_Task directions_: Copy the lines below again, everything from the line containing "pose: elev=144.6 azim=12.5" down to the end of the records, but replace "dist" with "distance" and keep everything else the same. Leave the pictures out of your answer.

Stored items
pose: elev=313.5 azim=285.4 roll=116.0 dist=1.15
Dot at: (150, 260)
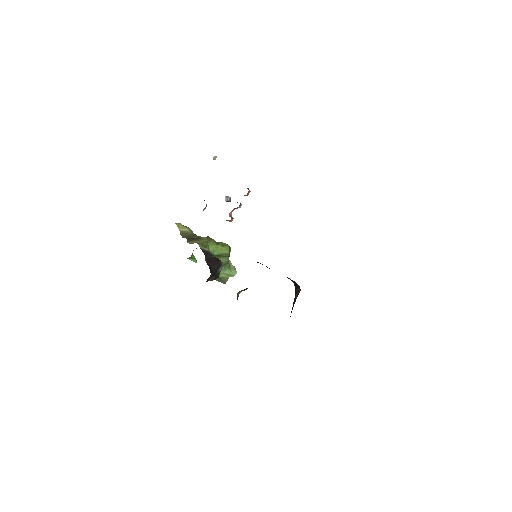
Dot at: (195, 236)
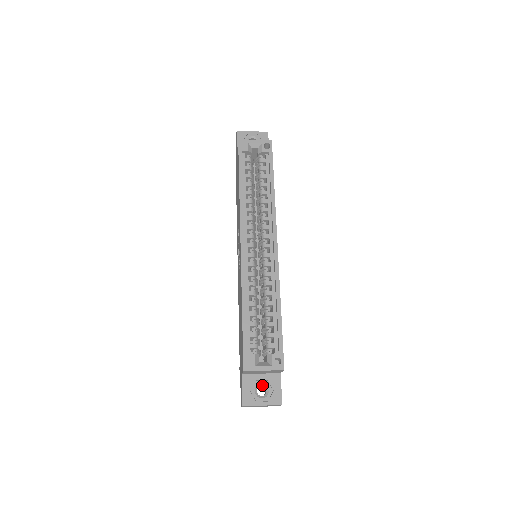
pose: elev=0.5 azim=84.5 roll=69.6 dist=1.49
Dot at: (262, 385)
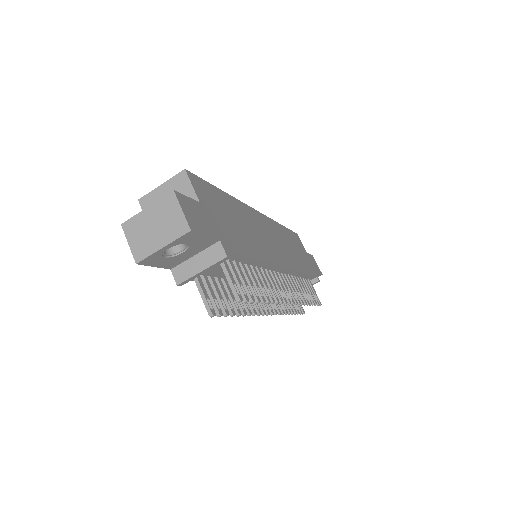
Dot at: occluded
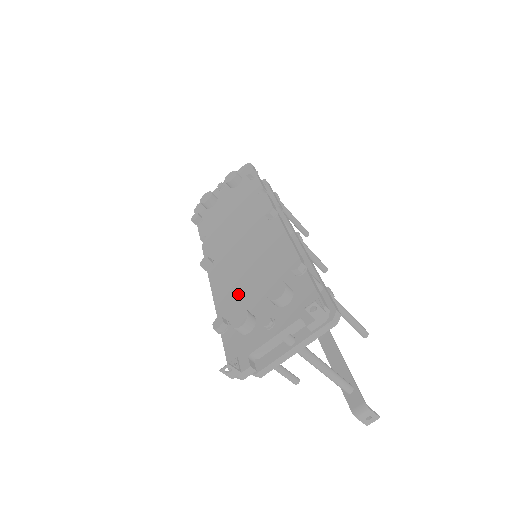
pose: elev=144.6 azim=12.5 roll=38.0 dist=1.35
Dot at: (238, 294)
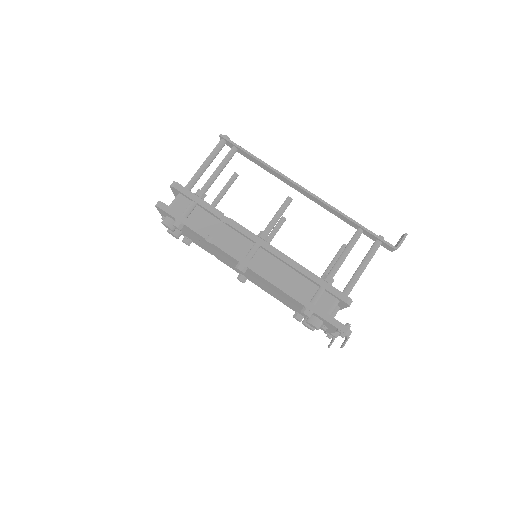
Dot at: (286, 303)
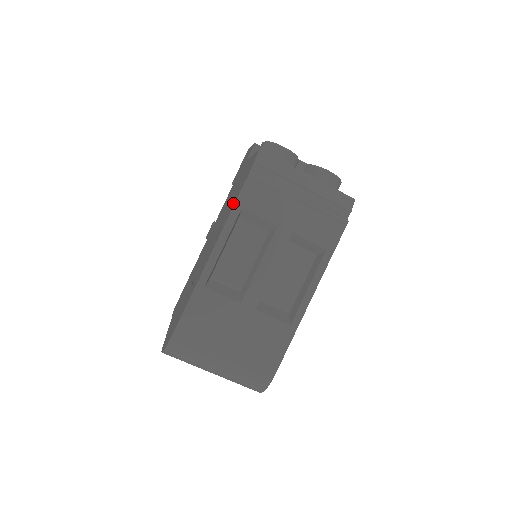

_Full output_:
pose: elev=144.6 azim=12.5 roll=38.0 distance=1.35
Dot at: (238, 294)
Dot at: (286, 303)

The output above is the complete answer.